«Алые паруса» Грина — одно из самых сильных читательских потрясений моей юности. Не помню точно, когда именно я прочитала эту книгу первый раз, — наверное, лет в четырнадцать, — но с тех пор я перечитывала ее каждый год лет до двадцати пяти, пока одна моя знакомая не раскритиковала Грина за его плохой литературный язык. Каждый раз суровый, жесткий колорит книги пугал и завораживал меня: я ожидала встречи с волшебной сказкой и не находила ее. Реализм описаний повергал в шок. Чего стоил один рассказ о смерти Меннерса — торговца, погубившего мать Ассоль! Обстоятельно и бесстрастно, почти равнодушно, как мне казалось, Грин описывал гибель одного человека на глазах у другого: «Лонгрен молчал, спокойно смотря на метавшегося в лодке Меннерса, только его трубка задымила сильнее, и он, помедлив, вынул ее изо рта, чтобы лучше видеть происходящее». Тогда, в четырнадцать лет, мне было нестерпимо больно за маленькую девочку, вынужденную нести на себе бремя чужих грехов. Сказка, придуманная для нее Эглем, казалась жестокой шуткой, — я ясно видела, что он не волшебник. Нищий, разболтавший всем о мечте Ассоль, в отместку за то, что Лонгрен не дал ему табаку, был омерзительно реалистичен. Я ждала сказки, но ей не откуда было взяться. И вот тогда появился он — главный герой повести.
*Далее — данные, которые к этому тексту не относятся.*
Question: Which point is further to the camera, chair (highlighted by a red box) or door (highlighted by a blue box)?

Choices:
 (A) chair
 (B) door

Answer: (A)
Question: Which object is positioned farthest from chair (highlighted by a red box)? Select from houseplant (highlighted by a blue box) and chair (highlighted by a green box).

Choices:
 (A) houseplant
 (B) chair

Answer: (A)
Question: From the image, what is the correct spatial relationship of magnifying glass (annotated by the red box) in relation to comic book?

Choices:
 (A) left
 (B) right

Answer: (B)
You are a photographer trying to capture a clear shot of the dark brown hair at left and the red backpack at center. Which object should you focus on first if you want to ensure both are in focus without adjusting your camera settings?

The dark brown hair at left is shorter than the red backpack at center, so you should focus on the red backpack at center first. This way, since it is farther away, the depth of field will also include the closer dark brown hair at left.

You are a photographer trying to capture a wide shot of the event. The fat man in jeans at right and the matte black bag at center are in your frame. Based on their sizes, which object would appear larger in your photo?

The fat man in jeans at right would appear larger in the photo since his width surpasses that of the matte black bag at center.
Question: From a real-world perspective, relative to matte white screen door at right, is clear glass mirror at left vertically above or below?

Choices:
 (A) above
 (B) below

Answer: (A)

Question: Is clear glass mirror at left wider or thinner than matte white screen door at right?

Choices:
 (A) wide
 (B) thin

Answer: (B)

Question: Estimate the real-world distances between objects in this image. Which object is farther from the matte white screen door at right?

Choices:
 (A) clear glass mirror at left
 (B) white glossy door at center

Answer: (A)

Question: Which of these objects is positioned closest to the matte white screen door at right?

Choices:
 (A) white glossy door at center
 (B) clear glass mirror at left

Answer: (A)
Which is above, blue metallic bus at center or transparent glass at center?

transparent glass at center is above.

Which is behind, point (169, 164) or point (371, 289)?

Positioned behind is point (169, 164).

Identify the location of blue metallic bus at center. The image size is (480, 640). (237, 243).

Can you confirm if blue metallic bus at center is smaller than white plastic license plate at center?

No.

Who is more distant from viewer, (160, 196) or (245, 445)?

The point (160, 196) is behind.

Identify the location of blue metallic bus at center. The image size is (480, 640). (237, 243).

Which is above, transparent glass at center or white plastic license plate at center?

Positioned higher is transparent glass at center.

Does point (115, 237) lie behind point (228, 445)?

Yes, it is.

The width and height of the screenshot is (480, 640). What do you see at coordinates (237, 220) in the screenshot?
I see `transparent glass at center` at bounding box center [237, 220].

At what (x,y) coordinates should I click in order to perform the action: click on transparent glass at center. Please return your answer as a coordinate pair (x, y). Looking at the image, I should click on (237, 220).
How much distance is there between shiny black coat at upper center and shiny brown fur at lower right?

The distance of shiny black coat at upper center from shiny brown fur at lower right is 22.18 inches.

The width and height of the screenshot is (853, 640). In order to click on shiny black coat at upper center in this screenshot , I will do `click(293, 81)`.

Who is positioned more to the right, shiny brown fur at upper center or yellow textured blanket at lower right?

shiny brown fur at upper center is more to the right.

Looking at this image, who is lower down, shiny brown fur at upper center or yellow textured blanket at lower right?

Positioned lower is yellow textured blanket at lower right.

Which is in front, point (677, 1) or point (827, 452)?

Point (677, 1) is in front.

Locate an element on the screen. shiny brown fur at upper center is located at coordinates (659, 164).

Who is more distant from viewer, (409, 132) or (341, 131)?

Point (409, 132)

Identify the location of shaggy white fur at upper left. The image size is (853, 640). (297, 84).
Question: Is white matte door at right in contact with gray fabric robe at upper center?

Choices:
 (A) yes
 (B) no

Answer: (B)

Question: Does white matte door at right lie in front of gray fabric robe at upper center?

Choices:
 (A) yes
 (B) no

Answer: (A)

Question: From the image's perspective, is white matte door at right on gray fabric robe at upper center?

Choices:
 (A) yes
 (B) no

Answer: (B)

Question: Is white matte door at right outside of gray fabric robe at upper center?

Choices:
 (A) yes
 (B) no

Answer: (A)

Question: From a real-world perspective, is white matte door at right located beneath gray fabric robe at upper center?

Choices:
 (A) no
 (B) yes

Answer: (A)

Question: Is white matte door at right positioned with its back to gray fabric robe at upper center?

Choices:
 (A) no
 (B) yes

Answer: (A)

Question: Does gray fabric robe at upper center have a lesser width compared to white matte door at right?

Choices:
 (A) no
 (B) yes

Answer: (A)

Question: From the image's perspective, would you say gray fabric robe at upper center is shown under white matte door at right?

Оказалось, что для того, чтобы превратить сказку в реальность, нужен не волшебник, а Человек. «Я не могу допустить, чтобы при мне торчали из рук гвозди и текла кровь. Я этого не хочу». В Грэе было гораздо больше, чем в Ассоль: в ней всего лишь жила мечта, а в нем воплощалась сила воплощать чужие мечты. Образ Грэя совершил переворот в моем сознании. «Он родился капитаном, хотел быть им и стал им». Я хотела быть такой, как он. Мне нравилась не девушка, смотрящая в море, а Грэй, который «шел к цели со стиснутыми зубами и побледневшим лицом».
Кроме того, авторский стиль также убеждал меня, что и Грин на его стороне. Может быть, у Грина действительно плохой язык. Его фразы корявы и тяжеловесны. Но в его синтаксисе мне чудился суровый голос жизни. Эпизод, в котором Грэй выбирает алую ткань на паруса, до сих пор кажется мне одним из самых завораживающих. Так же обстоятельно, как он рассказывал в самом начале о смерти лавочника, Грин повествует о том, как творится чудо воплощения чужой мечты. Чтобы оживить придуманную Эглем сказку, Грэю потребовалось обойти три магазина, перебрать километры шелка. Это чудо имеет цену, на него выписывают счет, им спекулируют, у него есть адрес доставки.
Мне казалось тогда, что Грин дает нам инструкцию, как делать добро, несмотря на полнейшее непонимание окружающих тебя людей. «Я все понял. Вот здесь, на мостике. Лучший способ провезти контрабанду, шепнул Пантен. — Всякий может иметь такие паруса, какие хочет. У вас гениальная голова, Грэй!» Детская вера Ассоль меркла в сравнении с этой всесокрушающей готовностью разориться ради того, чтобы повесить на своем корабле паруса не своей мечты. Грэй был велик и прекрасен. Для меня не было сомнений, что книга писалась ради него.
…С тех пор прошло много лет. Я больше не перечитываю каждый год «Алые паруса». Язык Грина не притягивает меня, простота пушкинская прозы приносит больше света и удовлетворения. Но до сих пор я не могу равнодушно читать, будто «идея этого произведения в том, что надо терпеть и ждать» и «если сильно мечтать, то мечта обязательно сбудется». Нет, Грин хочет сказать нам не это. Мечта не сбудется — это совершенно очевидно. Фантазия Эгля должна была бы разбить жизнь Ассоль. Чтобы это не произошло, понадобился человек, способный переживать «ощущение острого чужого страдания», человек, не желающий терпеть чужую боль.
Грин не хочет, чтобы мы сидели и ждали того, кто сможет воплотить наши мечты. Он вовсе не призывает нас мечтать. Грин показывает нам красоту человека, способного приложить усилия ради того, чтобы подарить чудо другому.